IN THE UNITED STATES DISTRICT COURT FOR THE NORTHERN DISTRICT OF ILLINOIS EASTERN DIVISION
January 25, 2013
JUANA ZAMARRON, PLAINTIFF,
THE HOME DEPOT, DEFENDANT.
The opinion of the court was delivered by: Milton I. Shadur Senior United States District Judge
Counsel for named defendant The Home Depot*fn1 has filed its Answer and affirmative defenses ("ADs") to the employment discrimination Complaint filed against it by Juana Zamarron ("Zamarron"). This memorandum order is issued sua sponte because of some troublesome aspects of that responsive pleading.
To begin with, much of the Answer comprises assertions in this form in response to Zamarron's allegations:
Defendant denies the allegations [or sometimes "the remaining allegations"] contained in Paragraph -- of Plaintiff's Complaint for the reason that said allegations are not true.

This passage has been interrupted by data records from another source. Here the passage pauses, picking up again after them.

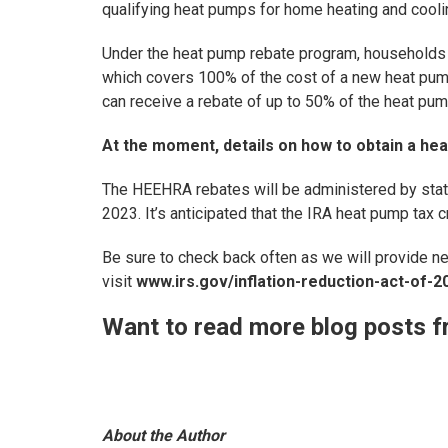
qualifying heat pumps for home heating and cooli
Under the heat pump rebate program, households 
which covers 100% of the cost of a new heat pum
can receive a rebate of up to 50% of the heat pum
At the moment, details on how to obtain a hea
The HEEHRA rebates will be administered by stat
2023. It’s anticipated that the IRA heat pump tax c
Be sure to check back often as we will provide n
visit
www.irs.gov/inflation-reduction-act-of-2
Want to read more blog posts f
About the Author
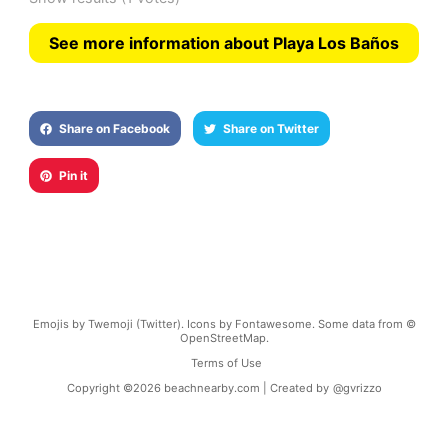
See more information about Playa Los Baños
Share on Facebook
Share on Twitter
Pin it
Emojis by Twemoji (Twitter). Icons by Fontawesome. Some data from ©
OpenStreetMap.
Terms of Use
Copyright ©
2026
beachnearby.com | Created by
@gvrizzo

In light of the extraordinarily detailed allegations by Zamarron, it is clear that such assertions by Home Depot are necessarily based on its having decided that the denials it has presumably received from its employees targeted by Zamarron are believable, while Zamarron's version is not. That is of course Home Depot's prerogative, but it frankly does not support a positive assertion as a corporate matter "that said allegations are not true"--Home Depot may believe that, but it does not know that. If Home Depot wishes to stake out that position, as it has a right to do, its assertions should be qualified by a statement that they are made on information and belief.
This is not just a technical matter. To give a few illustrative examples from the early part of the Answer:
1. Is it not true that Zamarron received more than one promotion while employed by Home Depot, as she alleges but the denial contained in Answer ¶7 negates?
2. Even if Home Depot has chosen to believe its employee Jake Wolbert's version of the event described in Complaint ¶9, how can it deny Zamarron's assertion there that she "was stunned and embarassed"?
3. In like manner, how can Home Depot deny the portion of Complaint ¶10 that Zamarron decided not to call Home Depot's "alert hotline," as she alleges?
4. It is clear that Home Depot is not in a position to deny the allegation in the second sentence of Complaint ¶11 in the objective good faith incumbent on pleaders under Fed. R. Civ. P. 11(b).
This listing could of course go on, but the lesson should already be clear that Home Depot's counsel ought to go back to the drawing board to generate a more careful responsive pleading.
Next, Answer ¶15 states that the email referred to there "speaks for itself." That is not a permissible response--see App'x ¶3 to State Farm Mut. Auto. Ins. Co. v. Riley, 199 F.R.D. 276, 278 (N.D. Ill. 2001).
To turn to Home Depot's ADs, several call for a further look. Here are some problematic aspects that this Court has noted:
1. AD 2 does not appear to reflect accurately the caselaw that can impose corporate responsibility where the asserted employment discrimination was inflicted by employees up the chain of command rather than by co-workers.
2. AD 3 contains telltale "to the extent..." language, which does not provide the information required to satisfy the principle of notice pleading that is incumbent on federal defendants as well as federal plaintiffs. If Home Depot wishes to make an affirmative assertion of Zamarron's failure, AD 3 must be fleshed out to identify such failure.
3. Evidence that the responsive pleading includes boilerplate, rather than being carefully limited to case-specific matters, is provided by AD 4's characterization of Zamarron by using male rather than female pronouns.
4. ADs 5, 6 and 8 are at odds with the teaching of Rule 8(c) and the caselaw applying it, under which a plaintiff's allegations must be accepted as gospel for affirmative defense purposes--see also App'x ¶5 to State Farm.
As stated earlier, Home Depot's counsel should reshape the present responsive pleading by filing a self-contained Amended Answer and appropriate ADs. When that is done, no charge is to be made to Home Depot by its counsel for the added work and expense incurred in correcting counsel's errors. Home Depot's counsel are ordered to apprise their client to that effect by letter, with a copy to be transmitted to this Court's chambers as an informational matter (not for filing).